Monday, October 19, 2009

Writing your child's story

I've been posting a little less often lately, and it isn't for lack of things to write about. Le Petit has been doing more amazing and wonderful things than ever, and much of it is worthy of recording, at least in my biased opinion. But at the same time, as he grows and asserts his independence, I'm reminded that in some ways, his story isn't mine to tell.

When he was an infant and our identities were strangely and temporarily intermeshed, I had no trouble writing about him even in the first person. Now I worry what he'll think when he's teenager and he reclaims my narrative. I know there are some things I can't write about, like potty training, no matter how funny and noteworthy they seem to me right now. There are other things that I think will be OK -- his firsts, his language acquisition -- but how do I know?

I've stumbled across a lot of discussion about this issue around the web, I can't always remember where, but one of the most thoughtful posts I found here. That particular blogger writes eloquently about her family's two open adoptions, and our family story is less complex, with fewer actors, but some her concerns are mine. I too try to assume that everyone I write about will some day read what I've written. Including le Petit. Especially le Petit.

What I want him to take away from my blog when he reads it all those years in the future is that I felt excited and privileged to watch as he grew, learned about the world, and discovered the amazing person he is. It sounds pretty cheesy typed like that, but I'm not sure how else to say it. This blog is the diary of his biggest fan.

What I don't want him to feel is that I packaged his childhood for mass consumption, that I took the best bits and marketed them to an anonymous Internet audience. But I guess I'm doing that, too.
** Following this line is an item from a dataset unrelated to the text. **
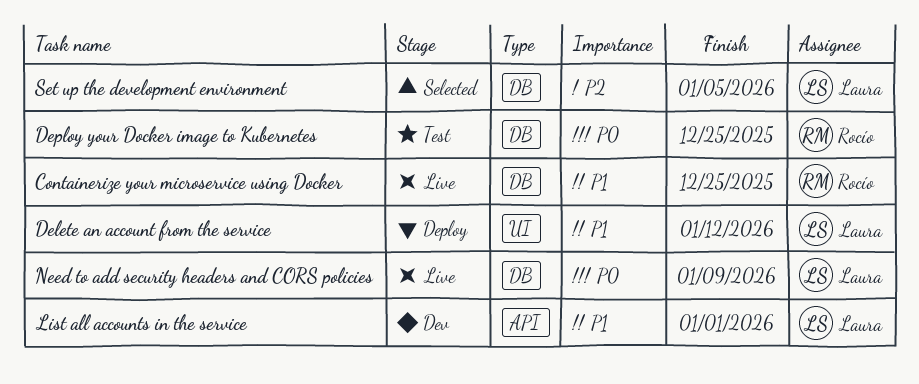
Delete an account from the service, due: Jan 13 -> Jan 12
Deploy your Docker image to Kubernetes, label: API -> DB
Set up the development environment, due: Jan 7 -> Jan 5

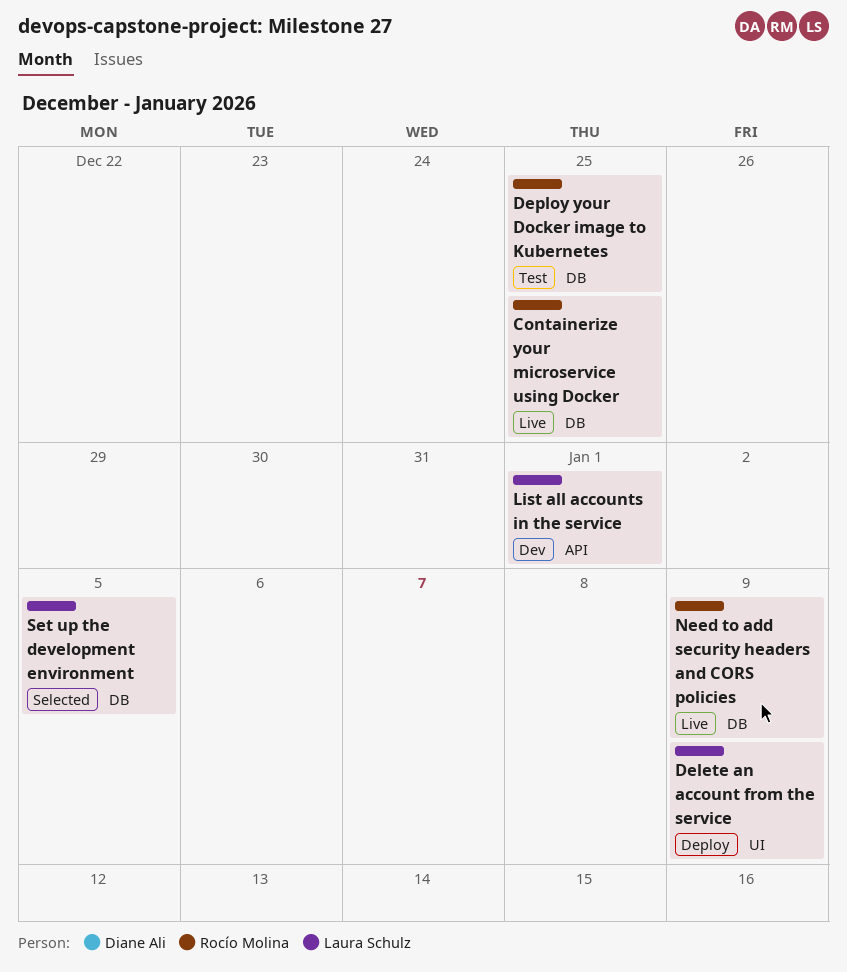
Delete an account from the service, due: Jan 12 -> Jan 9
Need to add security headers and CORS policies, owner: Laura Schulz -> Rocío Molina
After all, I write posts to be funny, or to resonate with other moms, and I relish the comments and feedback I get.

I'm walking a fine line, and as le Petit gets older, I'll have to make even more of an effort to err on the side of keeping my mouth shut. Alas, this is not something that comes naturally to me, either in text or in 'real life.' I need to remember to keep this blog about me. I write for myself. I write about le Petit as I'd want someone to write about me. Though perhaps it's a good thing there were no blogs around in 1976.

I know many of my readers are blogging mothers, too, or spend time reading other moms' blogs. What are your thoughts?


Mom in France said...

Hi PmP -

I thought about this issue at the very beginning, thinking that I was partially motivated by preserving these early experiences for Boo.
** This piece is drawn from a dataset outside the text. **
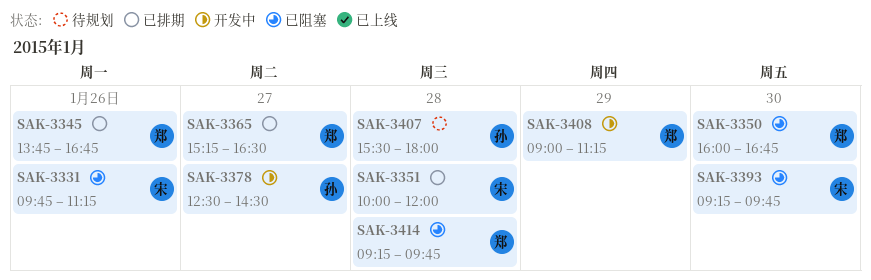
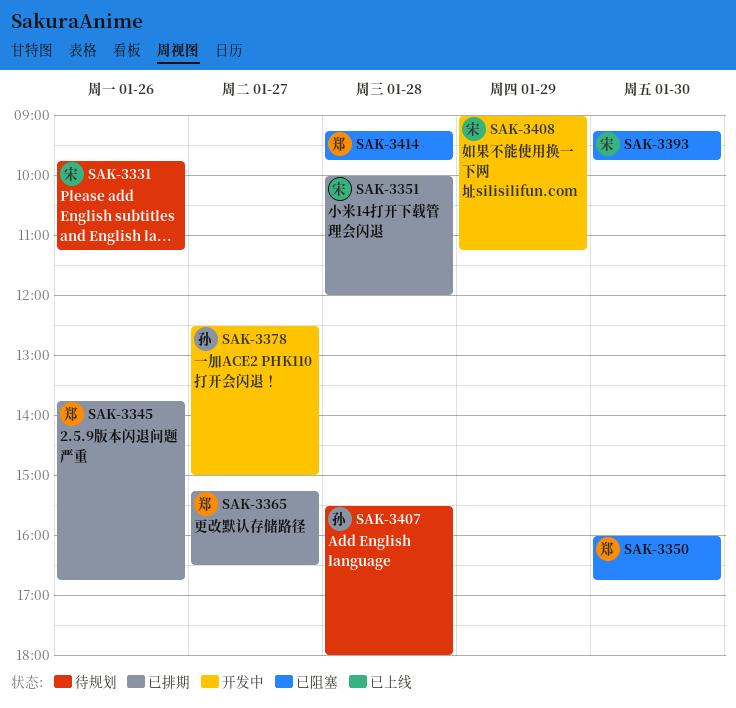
SAK-3331, status: 已阻塞 -> 待规划
SAK-3378, ends: 14:30 -> 15:00
SAK-3408, owner: 郑 -> 宋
Later on, though, I realize that Boo (and now Little Guy) are only two readers of the several, and that really I write for myself and the current readers, not for the kids.

I don't mind potty training stories (though I might not use pictures) or other small kid stuff to be embarrassed about later. And really, who knows what will happen with the technology and all this written stuff anyway 10-20 years down the line.

The only thing I refuse to do is to criticize them or E on my blog. As my aunt told her husband when he started one: Say only positive things!

caramama said...

I've been thinking about this for a few days now. I think for me, I try to write it all--well most of it. My blog has the same stories that I'm telling my friends and family about, so it seems the same to me to write it on the internet. I write the good, the bad, the potty training and the cute things she (and eventually they) say.

But I do it not just to share with friends and family and random internet strangers. I do it for two additional reasons that I can think of:

1. I don't seem to have a great memory for details of what happened. I'm good at remembering feelings, emotions and generally what went on. But I don't remember all those cute stories that other people seem to have no problem recounting. So I write them. That way, as my kids get older, I can pull out the written stories and tell them the stories.

2. I have found some of this parenting gig to be so hard and full of things that no one told me about that I want others to be able to find my blog and realize that they aren't alone.

There are probably more reasons, but those are the big ones.

Angie said...

This is an interesting point of view that I didn't really consider. My family is spread out, so I have locked mine down with passwords so that I can post all the pretty pictures I want. I too tend to write what I would tell you if you happened to call me that day - but never criticize family or friends, as irritations fade but writing is forever. That forever aspect is great when it's cute-isms like how she says "babing suit," etc.